Now, Wall Drug. Founded in 1931 by Dorothy and Ted Hunstead, a young couple with children, it sat idle for about four years. Cars went by but no one stopped. Then Dorothy came up with an idea. She told her husband that the travellers going by were tired, and most of all, thirsty. She encouraged him to put signs up on the road (like Burma Shave for those of you who can remember those) telling travellers that Wall Drug had free ice water for them and would also fill their jugs. It worked and people began coming to Wall Drug. Over the years, they extended their idea with signs all over the country (where allowed) and even some in Europe. Wall Drug is now world famous with up to 20,000 people stopping and shopping on a good summer day. They also serve 5,000 free glasses of ice water every day.
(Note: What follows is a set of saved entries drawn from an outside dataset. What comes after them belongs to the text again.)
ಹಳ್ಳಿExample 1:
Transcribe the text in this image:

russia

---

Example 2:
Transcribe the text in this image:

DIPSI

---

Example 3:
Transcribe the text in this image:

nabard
We were sure that such hype could only be a disappointment, but it wasn’t. It was wonderful. We travelled from room to room, shopping for necessities and for fun, and ended up at the Cafe where we had a wonderful burger and a wonderful chicken sandwich. The homemade blueberry pie was really homemade. Population of Wall: 831 and we think they all work at the Drugstore.
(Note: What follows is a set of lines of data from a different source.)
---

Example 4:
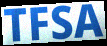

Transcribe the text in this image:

TFSA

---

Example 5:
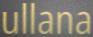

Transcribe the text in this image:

ullanaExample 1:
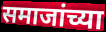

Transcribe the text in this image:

समाजांच्या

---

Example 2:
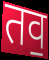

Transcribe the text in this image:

तव॒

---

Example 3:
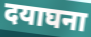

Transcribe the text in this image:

दयाघना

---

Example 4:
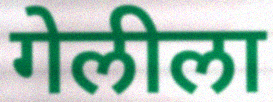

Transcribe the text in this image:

गेलीला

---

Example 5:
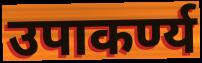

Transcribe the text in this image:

उपाकर्ण्य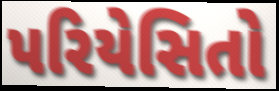
પરિયેસિતોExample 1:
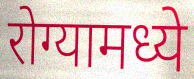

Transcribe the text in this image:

रोग्यामध्ये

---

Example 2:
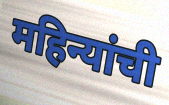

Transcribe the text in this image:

महिन्यांची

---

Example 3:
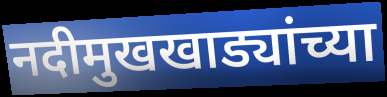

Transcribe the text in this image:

नदीमुखखाड्यांच्या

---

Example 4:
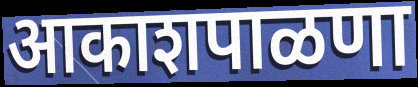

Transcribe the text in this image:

आकाशपाळणा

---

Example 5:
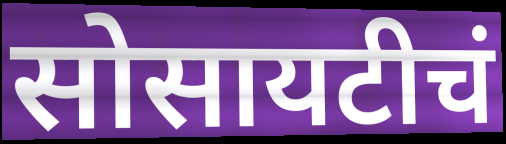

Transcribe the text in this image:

सोसायटीचंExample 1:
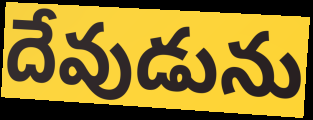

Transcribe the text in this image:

దేవుడును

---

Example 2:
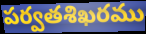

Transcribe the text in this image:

పర్వతశిఖరము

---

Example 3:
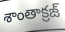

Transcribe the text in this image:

శాంతాక్రజ్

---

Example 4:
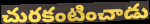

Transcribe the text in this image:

చురకంటించాడు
Then to the Badlands, from which Wall gets its name. A rock wall surrounds the park, and each lookout gave us different views of a landscape that looks more like a movie set than the real thing: mounds of rock, turrets, spires, buttes, pinnacles, valleys and gullies. Lush green prairie sat beside the rock outcroppings, which added beige, lime, orange, and pink.

A word about the Prairie Home. It’s an original home from 1909. Built on the 160 acres the government was offering through the Homestead Act, it was built of cottonwood beams and sod. The tiny rooms with rock floors must have been pretty cold in the South Dakota winters, but they had plenty of wood to burn. They dug a cave into the mountain to keep their food cold and in which to weather a storm if needed. They may have been colder than we were in our RV in Yellowstone.
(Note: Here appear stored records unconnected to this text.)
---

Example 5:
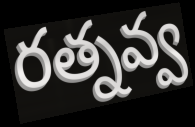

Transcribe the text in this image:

రత్నవ్వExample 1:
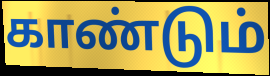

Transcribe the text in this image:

காண்டும்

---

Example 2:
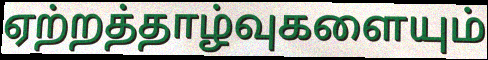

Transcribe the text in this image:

ஏற்றத்தாழ்வுகளையும்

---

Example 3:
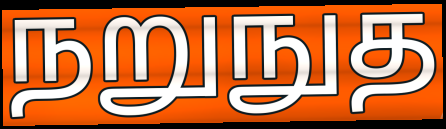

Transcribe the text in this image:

நறுநுத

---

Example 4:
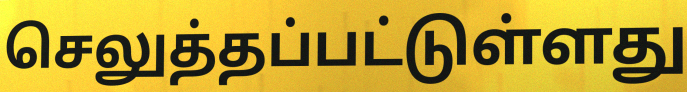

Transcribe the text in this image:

செலுத்தப்பட்டுள்ளது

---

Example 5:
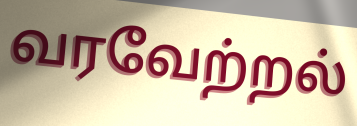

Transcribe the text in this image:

வரவேற்றல்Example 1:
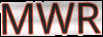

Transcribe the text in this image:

MWR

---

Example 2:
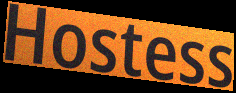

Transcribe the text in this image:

Hostess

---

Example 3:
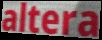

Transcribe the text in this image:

altera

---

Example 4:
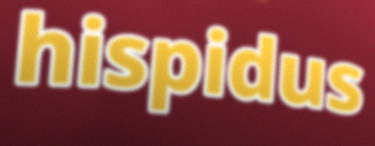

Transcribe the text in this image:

hispidus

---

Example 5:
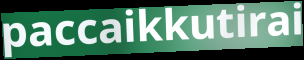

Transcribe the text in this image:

paccaikkutirai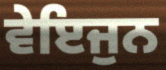
ਵੇਇਜੁਨ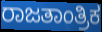
ರಾಜತಾಂತ್ರಿಕ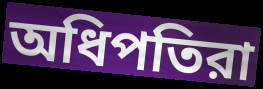
অধিপতিরা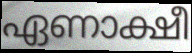
ഏണാക്ഷീ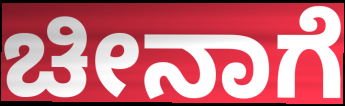
ಚೀನಾಗೆ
The Sabel III now has its own name. Our original Sabels I and II were the boats we had when the kids were young (and we were also young). Susan-Albert-Bill-Evelyn-Lerman—that’s where the name came from. We went from a 24-footer to a 36-footer and had a 42-footer on order when it dawned on us that the kids really wanted to stay home with their friends. So we cancelled the big one. We’re now back to a 24-footer on wheels, which really does feel very much like the boat.

The day dawned grey, the clouds gathered, and the rain poured as we began our trip home to Maine. We’re doing shorter trips because we learned that 500-mile days were too exhausting. So we arrived at Mitchell, SD, in time for a shopping trip to Walmart and lunch at Subway.

The trip was straight I-90 for 250 miles. What could I write about? My dear Mother used to say, “Anyone can play with good cards.” So here I am with no national parks, but still a wonderful country to explore. Sure enough, we found a Lewis and Clark exposition at a traveller’s rest stop and people wearing bison hats, so they looked like buffalo heads. We even took pictures, but everything was too dark, so my words will have to do. The road itself was miles and miles of prairie, very green, with water stations, ranches, cattle, and rain.

As there wasn’t much to see, I began musing about life on an RV. What do you gain and what do you lose? Of course you gain mobility, freedom to go anywhere you wish, wonder at a world we’ve not seen before, convenience of having your own bed, bathroom, fridge, stove, heat, AC, etc. And what do you lose? Well, the first thing you lose is your sense of privacy. Nothing is sacred, but when you’ve been living with someone for 65 years, very close to 66 in a few weeks, you didn’t have too much privacy left anyhow. You lose the need for stuff. You’re living with 2 juice glasses, four mugs, four small plates, four large plates (which we haven’t used), and four pieces each of the silverware we are accustomed to. There’s no room for more, but even if there were room, you don’t need more or even want it. Simple is good. Simpler is better. You lose the need for big meals. Soup and a salad, and maybe some bread to go with it—it’s plenty and it’s nutritious. We seem to snack a lot, and our Keurig is the absolute best for a quick coffee or tea. So the losses become plusses and life on a RV becomes fun. It’s two grownups playing house.